My point was that the next Big Thing in Financial Services was likely to be some sort of meltdown when the credit risks went bad. When it is just Banks who hold these worsening risks the market can adjust - when everyone holds the risks the whole market is in jeopardy. But I thought it would be worse than that - we’d not know who held the risks because of risk distribution. With no clearing house (trades are done bilaterally), there is no central record of who holds what. Which now are the bad firms lumbered with all this credit risk?
Given the forty-five minutes I had to think up and prepare the entire presentation, I didn’t do too badly, I thought. Given more time, I might even have thought about the inter-bank lending market, and the impact on credit default swaps. I was starting to be right, and how.

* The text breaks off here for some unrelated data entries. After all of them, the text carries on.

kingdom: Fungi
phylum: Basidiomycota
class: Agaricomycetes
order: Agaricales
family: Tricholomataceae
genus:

If banks are intent on getting credit risk off their balance sheets, well then OK - find buyers and allow a market clearing price to emerge. Finding buyers was easy but should have been hard - firms that bought these assets trusted what they were told, and often borrowed the money off a bank to finance the purchase (and so the credit risk whirled round and arrived right back on the balance sheets of banks, only now very hard to trace back to the original exposure). No market clearing price could form because the deals were arranged over the counter, bilaterally, between firms. No transparency there. Relying on regulators is foolishness.
I wasn’t believed, and in truth I barely believed it myself - more thinking was needed. The whole Windows/Linux thing had blown the chance of a job, so I thought no more about it. Which is a great shame because as it happened, I was right.
Being right is not enough (and it’s too easy after the fact). Acting right is another matter - and that’s what this blog is all about.